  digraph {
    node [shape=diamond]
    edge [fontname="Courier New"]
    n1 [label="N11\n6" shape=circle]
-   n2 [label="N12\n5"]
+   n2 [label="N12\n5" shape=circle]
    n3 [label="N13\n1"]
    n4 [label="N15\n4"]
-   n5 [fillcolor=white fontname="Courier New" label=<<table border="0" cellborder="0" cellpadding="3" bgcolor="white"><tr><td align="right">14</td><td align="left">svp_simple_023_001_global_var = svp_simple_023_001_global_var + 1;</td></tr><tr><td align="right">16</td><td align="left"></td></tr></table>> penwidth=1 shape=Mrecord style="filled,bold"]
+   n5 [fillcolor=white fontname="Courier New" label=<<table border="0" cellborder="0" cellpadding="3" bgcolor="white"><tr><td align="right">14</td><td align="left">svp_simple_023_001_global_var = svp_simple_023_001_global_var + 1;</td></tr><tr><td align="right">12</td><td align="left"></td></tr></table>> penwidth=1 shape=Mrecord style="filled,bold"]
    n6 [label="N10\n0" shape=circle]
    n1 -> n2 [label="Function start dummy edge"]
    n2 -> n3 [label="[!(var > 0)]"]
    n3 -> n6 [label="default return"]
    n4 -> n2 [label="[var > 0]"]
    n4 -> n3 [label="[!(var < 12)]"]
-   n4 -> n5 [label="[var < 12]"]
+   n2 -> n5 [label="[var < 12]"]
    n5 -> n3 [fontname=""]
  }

* * *

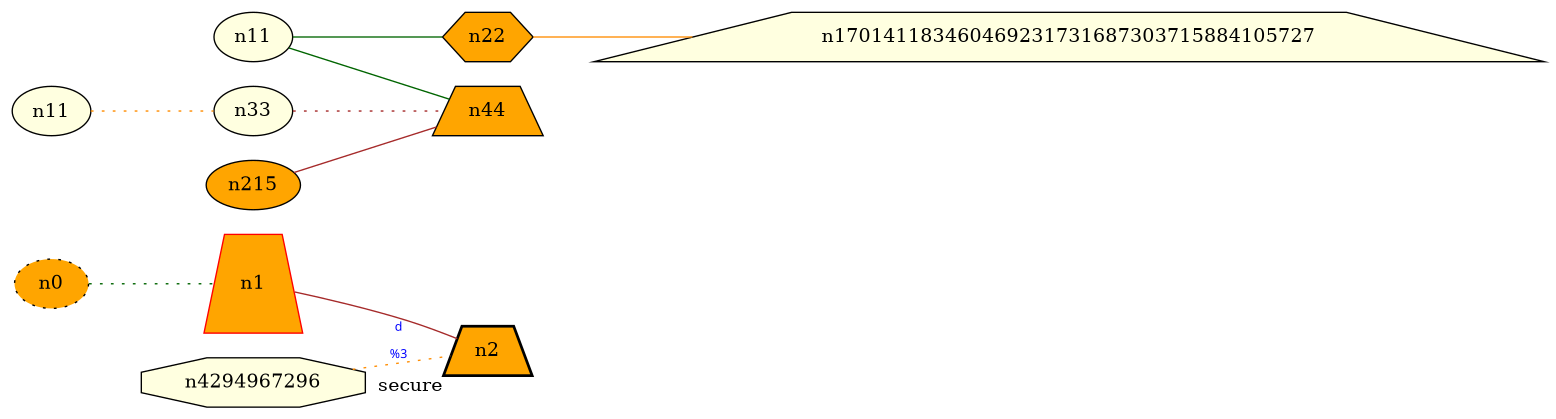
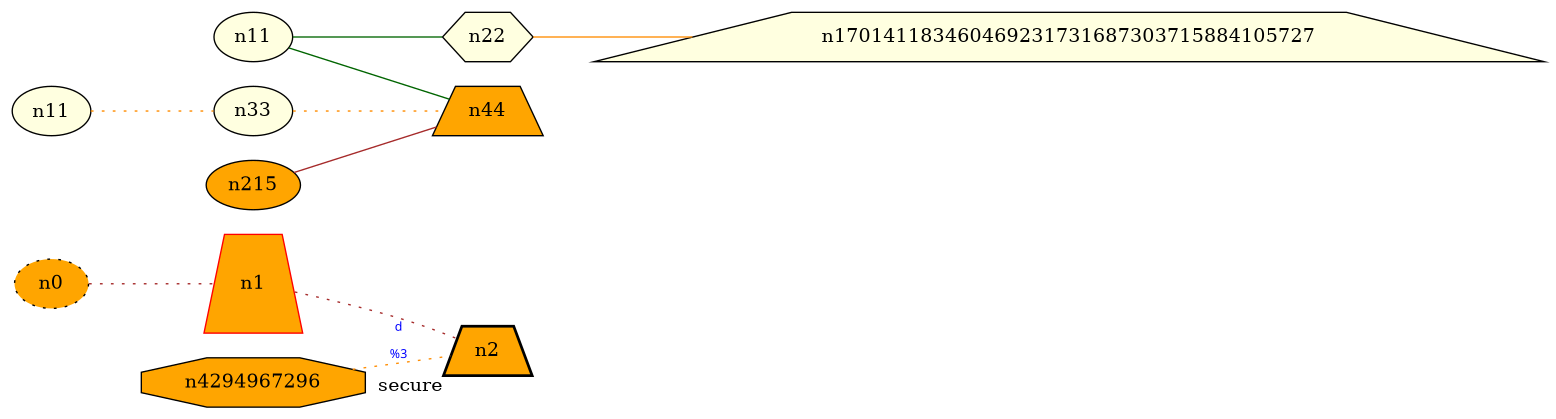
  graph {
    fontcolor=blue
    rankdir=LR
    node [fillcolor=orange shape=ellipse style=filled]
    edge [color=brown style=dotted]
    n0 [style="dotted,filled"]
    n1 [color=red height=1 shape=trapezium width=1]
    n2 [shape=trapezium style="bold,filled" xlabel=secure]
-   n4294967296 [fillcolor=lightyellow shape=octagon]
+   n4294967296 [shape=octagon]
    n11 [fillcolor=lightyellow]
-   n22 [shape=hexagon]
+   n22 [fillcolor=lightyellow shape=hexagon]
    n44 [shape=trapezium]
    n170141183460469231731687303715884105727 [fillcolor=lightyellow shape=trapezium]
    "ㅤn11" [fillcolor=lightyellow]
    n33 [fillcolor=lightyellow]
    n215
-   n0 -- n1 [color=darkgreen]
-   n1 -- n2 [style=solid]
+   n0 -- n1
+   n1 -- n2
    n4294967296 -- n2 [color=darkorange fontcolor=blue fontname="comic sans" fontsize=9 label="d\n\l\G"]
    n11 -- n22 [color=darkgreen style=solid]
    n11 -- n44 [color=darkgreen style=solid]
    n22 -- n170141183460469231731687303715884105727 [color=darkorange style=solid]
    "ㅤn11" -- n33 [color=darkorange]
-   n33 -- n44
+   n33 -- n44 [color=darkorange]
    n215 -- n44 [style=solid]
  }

→ **REQUIRED TASK**
How many lines in the entries above contain the string "white"? Case matters. Give only the number.

→ **THE REPLY**
2